Identify every line in the entries below that contains the string "CPhT", and copy each of those lines. Matching is case-sensitive.

=== Data to process ===

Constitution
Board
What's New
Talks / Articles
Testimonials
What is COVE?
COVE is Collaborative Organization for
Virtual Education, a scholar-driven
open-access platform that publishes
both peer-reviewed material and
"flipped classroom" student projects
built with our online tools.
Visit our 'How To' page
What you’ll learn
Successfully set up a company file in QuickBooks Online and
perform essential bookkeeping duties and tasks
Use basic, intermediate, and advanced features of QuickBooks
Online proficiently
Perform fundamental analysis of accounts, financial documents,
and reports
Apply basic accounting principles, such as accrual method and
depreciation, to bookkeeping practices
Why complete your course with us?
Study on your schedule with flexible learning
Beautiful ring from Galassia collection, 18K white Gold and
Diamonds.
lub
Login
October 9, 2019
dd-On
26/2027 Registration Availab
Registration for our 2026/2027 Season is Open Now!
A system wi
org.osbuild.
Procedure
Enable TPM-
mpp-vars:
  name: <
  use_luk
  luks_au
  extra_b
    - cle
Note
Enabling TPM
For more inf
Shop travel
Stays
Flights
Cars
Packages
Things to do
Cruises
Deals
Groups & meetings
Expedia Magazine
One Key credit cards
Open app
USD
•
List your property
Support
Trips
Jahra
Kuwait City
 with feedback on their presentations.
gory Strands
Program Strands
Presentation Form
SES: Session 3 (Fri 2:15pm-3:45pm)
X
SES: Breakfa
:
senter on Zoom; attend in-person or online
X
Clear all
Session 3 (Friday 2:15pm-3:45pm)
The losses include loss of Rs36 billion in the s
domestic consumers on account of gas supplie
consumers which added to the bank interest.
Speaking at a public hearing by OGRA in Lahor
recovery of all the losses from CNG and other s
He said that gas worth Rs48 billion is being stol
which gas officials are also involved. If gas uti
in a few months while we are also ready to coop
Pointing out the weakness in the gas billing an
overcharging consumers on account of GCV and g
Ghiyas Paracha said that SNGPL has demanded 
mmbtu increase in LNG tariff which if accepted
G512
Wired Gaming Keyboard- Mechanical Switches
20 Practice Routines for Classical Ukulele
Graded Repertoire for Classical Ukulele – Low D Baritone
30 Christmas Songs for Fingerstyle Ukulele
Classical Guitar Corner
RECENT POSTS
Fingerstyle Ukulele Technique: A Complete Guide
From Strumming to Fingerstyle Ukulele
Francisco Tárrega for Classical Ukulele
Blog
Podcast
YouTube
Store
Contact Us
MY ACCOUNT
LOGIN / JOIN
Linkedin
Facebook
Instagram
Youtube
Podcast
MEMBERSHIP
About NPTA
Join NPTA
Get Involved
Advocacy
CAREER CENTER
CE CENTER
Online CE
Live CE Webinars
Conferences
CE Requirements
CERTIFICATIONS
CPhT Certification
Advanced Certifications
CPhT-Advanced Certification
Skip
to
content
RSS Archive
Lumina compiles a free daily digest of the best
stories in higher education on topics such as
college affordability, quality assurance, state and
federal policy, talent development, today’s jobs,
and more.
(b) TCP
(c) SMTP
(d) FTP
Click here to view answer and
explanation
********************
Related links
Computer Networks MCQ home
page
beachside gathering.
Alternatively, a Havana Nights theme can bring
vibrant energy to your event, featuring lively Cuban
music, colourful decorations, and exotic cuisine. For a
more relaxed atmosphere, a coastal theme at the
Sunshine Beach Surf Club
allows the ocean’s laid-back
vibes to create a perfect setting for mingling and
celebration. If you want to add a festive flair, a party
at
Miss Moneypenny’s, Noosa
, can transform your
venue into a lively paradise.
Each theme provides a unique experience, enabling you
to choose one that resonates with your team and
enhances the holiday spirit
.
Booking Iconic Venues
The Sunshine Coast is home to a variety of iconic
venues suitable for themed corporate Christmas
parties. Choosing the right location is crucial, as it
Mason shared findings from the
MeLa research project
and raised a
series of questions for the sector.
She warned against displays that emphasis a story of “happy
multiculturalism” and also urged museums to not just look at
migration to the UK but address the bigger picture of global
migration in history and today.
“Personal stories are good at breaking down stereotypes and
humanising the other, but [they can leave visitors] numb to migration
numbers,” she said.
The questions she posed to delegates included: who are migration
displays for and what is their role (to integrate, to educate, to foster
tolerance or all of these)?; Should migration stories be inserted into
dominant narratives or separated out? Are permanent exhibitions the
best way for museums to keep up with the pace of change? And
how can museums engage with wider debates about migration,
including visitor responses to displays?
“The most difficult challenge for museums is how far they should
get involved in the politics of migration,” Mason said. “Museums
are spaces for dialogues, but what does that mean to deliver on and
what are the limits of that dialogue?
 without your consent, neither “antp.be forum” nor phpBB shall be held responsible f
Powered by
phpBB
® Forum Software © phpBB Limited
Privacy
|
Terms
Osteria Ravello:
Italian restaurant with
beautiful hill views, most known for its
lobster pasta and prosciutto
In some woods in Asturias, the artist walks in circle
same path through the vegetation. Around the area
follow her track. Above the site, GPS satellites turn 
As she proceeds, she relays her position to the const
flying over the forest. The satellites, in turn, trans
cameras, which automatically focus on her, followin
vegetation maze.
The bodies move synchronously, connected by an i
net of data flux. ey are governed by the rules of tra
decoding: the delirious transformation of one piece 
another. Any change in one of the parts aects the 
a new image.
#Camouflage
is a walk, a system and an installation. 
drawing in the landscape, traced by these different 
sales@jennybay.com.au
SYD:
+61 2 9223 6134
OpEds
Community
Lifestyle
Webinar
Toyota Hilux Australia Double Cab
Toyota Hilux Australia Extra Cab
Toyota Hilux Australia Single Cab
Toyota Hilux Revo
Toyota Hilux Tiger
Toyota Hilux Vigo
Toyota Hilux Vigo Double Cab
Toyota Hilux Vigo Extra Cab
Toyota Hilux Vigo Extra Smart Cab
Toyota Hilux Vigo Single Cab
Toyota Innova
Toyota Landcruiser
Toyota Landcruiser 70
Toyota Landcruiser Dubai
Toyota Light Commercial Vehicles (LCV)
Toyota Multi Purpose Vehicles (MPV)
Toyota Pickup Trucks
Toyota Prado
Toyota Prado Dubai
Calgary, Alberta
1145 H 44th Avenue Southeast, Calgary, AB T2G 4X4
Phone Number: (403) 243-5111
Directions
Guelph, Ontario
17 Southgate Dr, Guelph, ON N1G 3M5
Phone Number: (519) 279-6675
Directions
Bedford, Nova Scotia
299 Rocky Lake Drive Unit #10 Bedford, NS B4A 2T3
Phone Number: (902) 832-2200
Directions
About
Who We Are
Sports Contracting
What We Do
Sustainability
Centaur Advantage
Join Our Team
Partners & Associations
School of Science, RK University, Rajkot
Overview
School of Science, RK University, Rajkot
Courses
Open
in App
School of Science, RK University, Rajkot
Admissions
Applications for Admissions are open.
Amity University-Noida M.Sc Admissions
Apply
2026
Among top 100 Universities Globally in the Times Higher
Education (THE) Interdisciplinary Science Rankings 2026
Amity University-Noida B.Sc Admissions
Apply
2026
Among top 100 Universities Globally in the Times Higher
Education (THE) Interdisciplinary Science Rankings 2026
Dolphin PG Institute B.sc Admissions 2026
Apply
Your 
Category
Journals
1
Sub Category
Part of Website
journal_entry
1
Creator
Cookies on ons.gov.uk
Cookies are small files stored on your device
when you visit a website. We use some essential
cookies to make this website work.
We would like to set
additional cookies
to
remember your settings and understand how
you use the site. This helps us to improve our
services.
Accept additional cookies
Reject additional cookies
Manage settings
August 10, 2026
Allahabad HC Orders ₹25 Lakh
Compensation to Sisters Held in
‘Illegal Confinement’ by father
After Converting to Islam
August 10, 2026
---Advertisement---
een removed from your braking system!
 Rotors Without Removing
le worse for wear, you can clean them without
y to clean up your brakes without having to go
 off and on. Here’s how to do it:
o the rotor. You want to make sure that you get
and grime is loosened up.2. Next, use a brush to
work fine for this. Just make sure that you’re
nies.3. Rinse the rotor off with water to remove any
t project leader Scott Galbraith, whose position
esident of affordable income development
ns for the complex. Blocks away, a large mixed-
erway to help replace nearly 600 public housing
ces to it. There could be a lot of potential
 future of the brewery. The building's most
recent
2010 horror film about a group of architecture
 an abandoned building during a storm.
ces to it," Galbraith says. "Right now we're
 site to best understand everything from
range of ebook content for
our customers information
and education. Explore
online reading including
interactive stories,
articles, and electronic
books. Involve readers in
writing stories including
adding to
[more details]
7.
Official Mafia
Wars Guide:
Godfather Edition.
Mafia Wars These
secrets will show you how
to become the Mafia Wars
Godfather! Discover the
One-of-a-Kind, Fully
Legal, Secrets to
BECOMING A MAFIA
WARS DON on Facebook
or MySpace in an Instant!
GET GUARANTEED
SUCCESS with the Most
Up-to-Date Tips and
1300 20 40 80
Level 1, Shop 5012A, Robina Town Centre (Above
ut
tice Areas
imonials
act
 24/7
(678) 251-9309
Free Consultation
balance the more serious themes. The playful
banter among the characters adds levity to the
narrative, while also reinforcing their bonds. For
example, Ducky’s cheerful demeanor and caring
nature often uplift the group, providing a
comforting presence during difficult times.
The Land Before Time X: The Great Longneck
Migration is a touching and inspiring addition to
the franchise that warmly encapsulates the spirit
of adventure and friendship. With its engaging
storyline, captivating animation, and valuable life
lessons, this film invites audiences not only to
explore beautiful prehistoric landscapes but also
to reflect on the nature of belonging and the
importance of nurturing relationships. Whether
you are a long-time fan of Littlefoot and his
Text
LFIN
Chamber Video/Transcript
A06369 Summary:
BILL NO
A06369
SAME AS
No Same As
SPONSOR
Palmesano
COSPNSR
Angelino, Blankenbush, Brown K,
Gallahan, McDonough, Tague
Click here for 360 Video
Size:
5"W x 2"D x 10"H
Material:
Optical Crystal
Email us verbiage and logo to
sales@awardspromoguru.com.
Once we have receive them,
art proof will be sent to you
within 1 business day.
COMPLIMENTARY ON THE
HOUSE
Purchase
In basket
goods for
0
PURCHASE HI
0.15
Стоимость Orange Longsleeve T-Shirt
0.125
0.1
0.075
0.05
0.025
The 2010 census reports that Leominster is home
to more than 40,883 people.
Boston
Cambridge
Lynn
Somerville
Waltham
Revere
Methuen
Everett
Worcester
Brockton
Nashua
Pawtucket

===

Solution for this problem:
CPhT Certification
CPhT-Advanced Certification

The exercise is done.